# Exercise prompt
Update the records by changing every "locality" to "site", and leave everything else in the lines unchanged.

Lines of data
=-=-=-=-=
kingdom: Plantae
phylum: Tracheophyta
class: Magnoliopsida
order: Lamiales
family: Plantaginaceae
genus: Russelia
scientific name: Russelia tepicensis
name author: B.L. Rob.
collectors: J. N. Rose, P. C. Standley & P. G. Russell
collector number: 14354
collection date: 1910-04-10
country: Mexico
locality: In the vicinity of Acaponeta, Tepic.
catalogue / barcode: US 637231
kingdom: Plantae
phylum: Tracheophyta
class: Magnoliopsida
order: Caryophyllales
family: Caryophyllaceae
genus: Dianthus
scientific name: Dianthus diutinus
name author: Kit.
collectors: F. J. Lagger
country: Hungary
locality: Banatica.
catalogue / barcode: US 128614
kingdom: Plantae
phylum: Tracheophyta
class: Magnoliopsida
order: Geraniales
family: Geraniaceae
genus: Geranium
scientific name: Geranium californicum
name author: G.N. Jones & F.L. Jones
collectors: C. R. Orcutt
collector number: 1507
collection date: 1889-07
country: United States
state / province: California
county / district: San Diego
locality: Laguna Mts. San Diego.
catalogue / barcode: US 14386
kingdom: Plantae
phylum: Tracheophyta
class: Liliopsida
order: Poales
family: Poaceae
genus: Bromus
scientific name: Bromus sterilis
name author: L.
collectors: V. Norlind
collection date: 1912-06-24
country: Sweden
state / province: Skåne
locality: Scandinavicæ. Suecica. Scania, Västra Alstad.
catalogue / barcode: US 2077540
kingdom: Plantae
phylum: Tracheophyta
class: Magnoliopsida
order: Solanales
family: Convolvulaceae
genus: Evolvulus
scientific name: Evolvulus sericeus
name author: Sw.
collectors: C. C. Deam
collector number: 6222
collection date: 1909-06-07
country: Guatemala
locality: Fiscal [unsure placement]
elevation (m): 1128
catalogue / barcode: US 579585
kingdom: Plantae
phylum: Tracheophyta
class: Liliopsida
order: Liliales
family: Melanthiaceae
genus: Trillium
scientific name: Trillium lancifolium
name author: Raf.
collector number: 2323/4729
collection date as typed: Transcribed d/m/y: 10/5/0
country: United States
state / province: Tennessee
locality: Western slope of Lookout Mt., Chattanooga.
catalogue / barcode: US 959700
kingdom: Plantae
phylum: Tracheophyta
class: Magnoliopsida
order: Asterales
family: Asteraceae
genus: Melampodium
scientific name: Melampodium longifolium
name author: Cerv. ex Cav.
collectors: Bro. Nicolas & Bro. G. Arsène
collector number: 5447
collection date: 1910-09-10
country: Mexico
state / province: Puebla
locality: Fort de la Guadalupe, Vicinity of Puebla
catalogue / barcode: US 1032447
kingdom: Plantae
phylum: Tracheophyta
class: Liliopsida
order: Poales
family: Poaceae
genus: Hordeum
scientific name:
=-=-=-=-=
# Answer to this task
kingdom: Plantae
phylum: Tracheophyta
class: Magnoliopsida
order: Lamiales
family: Plantaginaceae
genus: Russelia
scientific name: Russelia tepicensis
name author: B.L. Rob.
collectors: J. N. Rose, P. C. Standley & P. G. Russell
collector number: 14354
collection date: 1910-04-10
country: Mexico
site: In the vicinity of Acaponeta, Tepic.
catalogue / barcode: US 637231
kingdom: Plantae
phylum: Tracheophyta
class: Magnoliopsida
order: Caryophyllales
family: Caryophyllaceae
genus: Dianthus
scientific name: Dianthus diutinus
name author: Kit.
collectors: F. J. Lagger
country: Hungary
site: Banatica.
catalogue / barcode: US 128614
kingdom: Plantae
phylum: Tracheophyta
class: Magnoliopsida
order: Geraniales
family: Geraniaceae
genus: Geranium
scientific name: Geranium californicum
name author: G.N. Jones & F.L. Jones
collectors: C. R. Orcutt
collector number: 1507
collection date: 1889-07
country: United States
state / province: California
county / district: San Diego
site: Laguna Mts. San Diego.
catalogue / barcode: US 14386
kingdom: Plantae
phylum: Tracheophyta
class: Liliopsida
order: Poales
family: Poaceae
genus: Bromus
scientific name: Bromus sterilis
name author: L.
collectors: V. Norlind
collection date: 1912-06-24
country: Sweden
state / province: Skåne
site: Scandinavicæ. Suecica. Scania, Västra Alstad.
catalogue / barcode: US 2077540
kingdom: Plantae
phylum: Tracheophyta
class: Magnoliopsida
order: Solanales
family: Convolvulaceae
genus: Evolvulus
scientific name: Evolvulus sericeus
name author: Sw.
collectors: C. C. Deam
collector number: 6222
collection date: 1909-06-07
country: Guatemala
site: Fiscal [unsure placement]
elevation (m): 1128
catalogue / barcode: US 579585
kingdom: Plantae
phylum: Tracheophyta
class: Liliopsida
order: Liliales
family: Melanthiaceae
genus: Trillium
scientific name: Trillium lancifolium
name author: Raf.
collector number: 2323/4729
collection date as typed: Transcribed d/m/y: 10/5/0
country: United States
state / province: Tennessee
site: Western slope of Lookout Mt., Chattanooga.
catalogue / barcode: US 959700
kingdom: Plantae
phylum: Tracheophyta
class: Magnoliopsida
order: Asterales
family: Asteraceae
genus: Melampodium
scientific name: Melampodium longifolium
name author: Cerv. ex Cav.
collectors: Bro. Nicolas & Bro. G. Arsène
collector number: 5447
collection date: 1910-09-10
country: Mexico
state / province: Puebla
site: Fort de la Guadalupe, Vicinity of Puebla
catalogue / barcode: US 1032447
kingdom: Plantae
phylum: Tracheophyta
class: Liliopsida
order: Poales
family: Poaceae
genus: Hordeum
scientific name:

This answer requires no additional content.